Abstract Cohesin is best known for its role in loop extrusion, while nucleosome phasing at regulatory elements is usually attributed to local DNA-bound factors and remodelers. Here we identify a previously unrecognized role for cohesin-mediated extrusion in maintaining local nucleosome architecture at CTCF sites and transcription start sites. Using single-molecule nano-NOMe-seq during SCC1 depletion, cell-cycle progression and Sororin perturbation, we show that CTCF-bound sites contain distinct nucleosome architectures ranging from ordered CTCF-footprinted arrays to footprint-free nucleosomal and inaccessible configurations.. In unperturbed cells, ordered CTCF-footprinted nucleosome arrays were strongest at a boundary-enriched class of CTCF sites without regulatory elements. By contrast, CTCF sites overlapping regulatory elements showed stronger aggregate CTCF ChIP-seq signal despite weaker footprinting and less regular nucleosome phasing, indicating that boundary-like nucleosome architecture is not predicted by CTCF occupancy alone.
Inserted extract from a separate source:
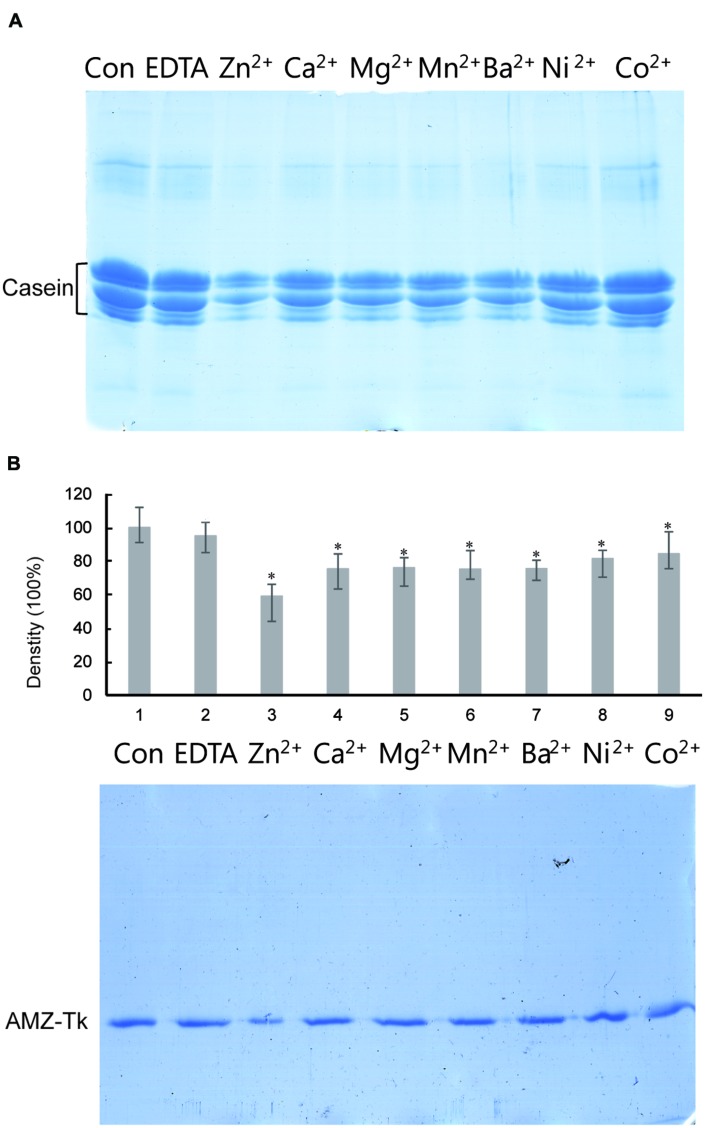
Degradation of casein by AMZ-tk and self-cleavage activity of purified AMZ-tk analyzed by SDS-PAGE. (A) Degradation of casein by AMZ-tk. Purified AMZ-tk was incubated with casein at 55°C in the presence of 0.08 mM divalent ions or 5 mM EDTA for 30 min. Casein alone was used as control. Samples were analyzed using 12% SDS-PAGE and Coomassie Brilliant Blue staining. (B) Self-cleavage of purified AMZ-tk. Purified AMZ-tk was incubated at 55°C in the presence of 0.08 mM divalent ions or 5 mM EDTA for 30 min. Fresh purified protein was used as control. Samples were analyzed using 12% SDS-PAGE and Coomassie Brilliant Blue staining. The upper panel shows the density of protein bands. ∗p < 0.05 compared with fresh purified protein.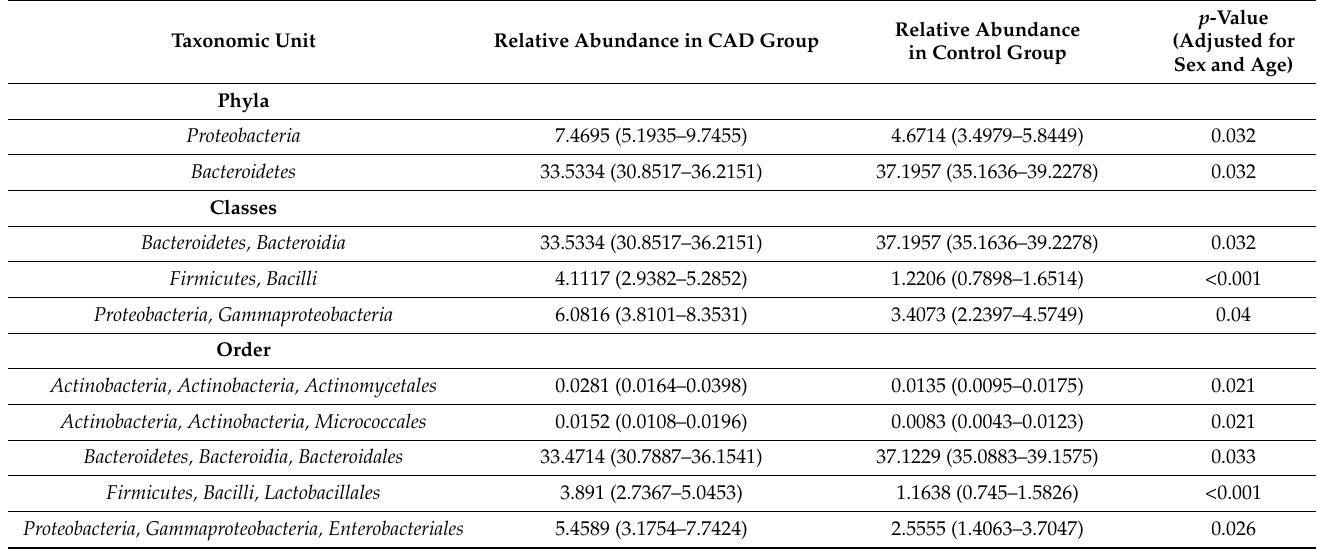
Table 4. Statistically significant differences in relative abundance of bacterial phyla, classes, and orders in studied populations. Taxonomic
At TSSs, promoter-proximal CTCF defined a distinct state balance: CTCF-positive promoters were enriched for accessible and footprinted configurations, whereas CTCF-negative promoters showed proportionately fewer footprinted states and were dominated by footprint-free phased arrays. Acute SCC1 depletion disrupted nucleosome organization at CTCF sites without regulatory elements and at promoters with promoter-proximal CTCF, despite retention of aggregate CTCF ChIP-seq signal at CTCF-bound sites. SCC1 depletion also altered nucleosome organization at promoters lacking promoter-proximal CTCF, highlighting that cohesin-dependent nucleosome patterning is not simply a CTCF-barrier phenomenon. Cell-cycle and Sororin analyses further separated extrusion-associated states from Sororin-stabilized post-replicative cohesin, highlighting that nucleosome order depends on effective cohesin-barrier encounters rather than cohesin occupancy alone. Together, these findings establish cohesin collisions as an active local mechanism that patterns nucleosomes at boundaries and promoters.